Il modello Lega è una macchina leninista gestita in modo federalista che sta conquistando pezzi di territorio sotto il Po, «ma che non scenderà nel Mezzogiorno», dice Maroni: «Ci provammo negli anni Novanta, con il progetto ’Lega Italia federale’ che venne affidato a me. Ma quando al Sud ci imbattemmo in certi tipi lasciammo perdere ». Altra allusione non casuale se viene da chi guida gli Interni e comunque coltiva per il meridione una passione custodita segretamente nel computer del ministero: un pezzo «struggente» di musica napoletana interpretato da Roberto Murolo e Mia Martini. Quanto alle pulsioni razziste, Bossi – dopo aver trasferito Salvini a Strasburgo per quel coro da curva contro i napoletani – si è infuriato con la deputata leghista Goisis e la sua idea dell’esame di dialetto per i professori nelle scuole: «Cosa sono queste storie? Non voglio problemi. Mi avete rotto le balle», ha urlato. Ovviamente in dialetto.
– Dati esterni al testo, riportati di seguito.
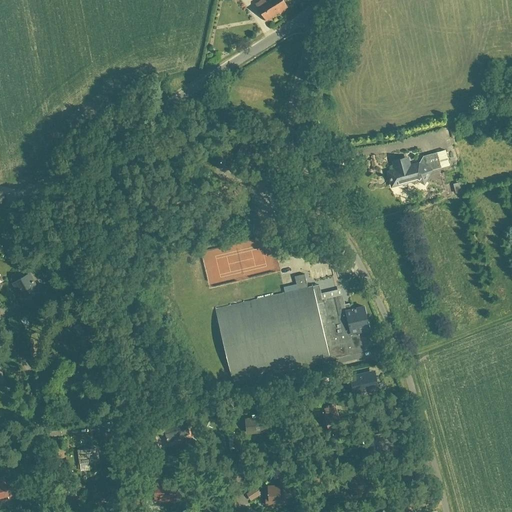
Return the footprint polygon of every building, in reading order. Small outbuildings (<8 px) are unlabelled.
[(266,22),(288,9),(282,0),(266,0),(255,7),(266,22)] [(349,72),(354,89),(367,84),(390,95),(440,81),(451,61),(443,34),(466,27),(461,7),(453,9),(455,16),(447,18),(443,5),(427,0),(404,0),(403,1),(400,0),(384,0),(379,9),(357,48),(360,49),(349,72)] [(260,152),(244,143),(238,154),(254,163),(260,152)] [(215,155),(215,162),(219,166),(224,168),(229,166),(233,162),(233,155),(229,150),(224,149),(218,151),(215,155)] [(432,172),(441,169),(437,154),(406,163),(405,159),(392,162),(394,170),(386,172),(391,189),(417,182),(424,187),(432,172)] [(220,226),(223,233),(229,233),(232,228),(229,222),(223,221),(220,226)] [(305,274),(296,276),(299,288),(308,286),(305,274)] [(31,276),(16,284),(20,293),(24,291),(27,297),(39,291),(31,276)] [(324,301),(320,286),(311,288),(328,362),(365,353),(360,331),(353,332),(348,309),(348,308),(345,309),(342,297),(324,301)] [(311,288),(215,311),(233,385),(328,362),(311,288)] [(372,328),(367,304),(348,309),(353,332),(360,331),(372,328)] [(75,328),(63,336),(69,346),(73,344),(75,348),(84,343),(75,328)] [(87,369),(72,378),(81,392),(95,383),(87,369)] [(375,369),(354,375),(359,390),(379,384),(375,369)] [(334,414),(331,405),(323,407),(326,416),(334,414)] [(334,414),(326,416),(330,430),(342,426),(338,412),(334,414)] [(275,414),(245,417),(247,433),(276,429),(275,414)] [(173,423),(164,425),(169,446),(181,442),(179,435),(189,433),(185,415),(171,418),(173,423)] [(385,448),(394,445),(390,430),(374,434),(377,445),(371,446),(372,453),(385,449),(385,448)] [(101,447),(79,449),(79,458),(90,457),(90,462),(102,461),(101,447)] [(361,474),(350,475),(353,495),(368,493),(366,481),(375,480),(373,468),(360,470),(361,474)] [(6,479),(0,481),(0,495),(8,492),(10,498),(17,495),(14,487),(9,488),(6,479)] [(176,486),(157,485),(156,501),(175,502),(176,486)] [(289,486),(268,486),(269,505),(290,504),(289,486)] [(258,487),(247,494),(251,501),(263,493),(258,487)]
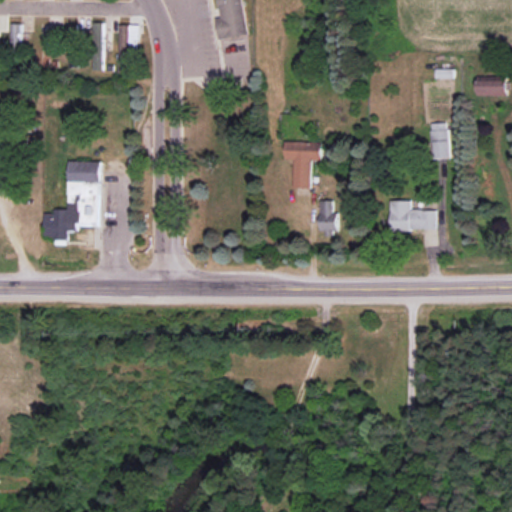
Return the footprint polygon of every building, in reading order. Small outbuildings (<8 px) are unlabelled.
[(248,35),(243,0),(218,0),(220,16),(217,17),(220,39),(248,35)] [(106,23),(95,22),(94,69),(105,69),(106,23)] [(23,23),(13,24),(13,46),(23,46),(23,23)] [(120,72),(136,72),(138,25),(121,24),(120,72)] [(80,50),(71,51),(71,67),(81,67),(80,50)] [(508,80),(478,80),(478,95),(509,95),(508,80)] [(450,158),(449,122),(432,123),(433,158),(450,158)] [(294,187),(312,188),(313,160),(323,161),(324,142),(287,141),(286,159),(295,159),(294,187)] [(69,209),(56,208),(56,213),(46,213),(46,238),(70,239),(70,230),(79,230),(79,225),(102,226),(103,161),(70,160),(69,209)] [(335,200),(321,200),(321,230),(339,230),(339,212),(334,212),(335,200)] [(437,229),(437,209),(413,210),(412,200),(391,201),(392,230),(437,229)]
C’è nel Carroccio una cura maniacale, Cota la definisce «particolare» nella «selezione della classe dirigente e dei meccanismi di controllo sul territorio». Ciò non significa che’ all’ombra del Senatùr – manchino gli scontri: Maroni contro Calderoli in Lombardia, il ministro Zaia contro il sindaco di Verona Tosi in Veneto. Ma il partito non subisce danni.
Perciò il modello Lega è diventato oggetto di studio nel Pdl, dove si è aperto un dibattito – non ancora pubblico – tra chi resta ancorato all’idea di partito a vocazione carismatica, e chi punta a una struttura forte sul territorio. Non è il solito scontro tra ex esponenti di Forza Italia e An, se all’ultima riunione il capogruppo Cicchitto ha sottolineato come «Berlusconi è il leader dell’unica forza politica a dimensione nazionale, che dunque necessita di un gruppo dirigente in grado di evitare dinamiche localistiche». Se il dibattito è iniziato, è perché – esaminando il voto di giugno – è stato notato che in alcune aree del Paese il Pdl alle Amministrative è andato meglio rispetto alle Europee, dove Berlusconi era candidato. Non è un dato di poco conto.
Così, sul finire dell’era nuovista, in molti guardano alla nuova via tracciata dalla Lega. Che poi è un ritorno all’antico. Ai partiti.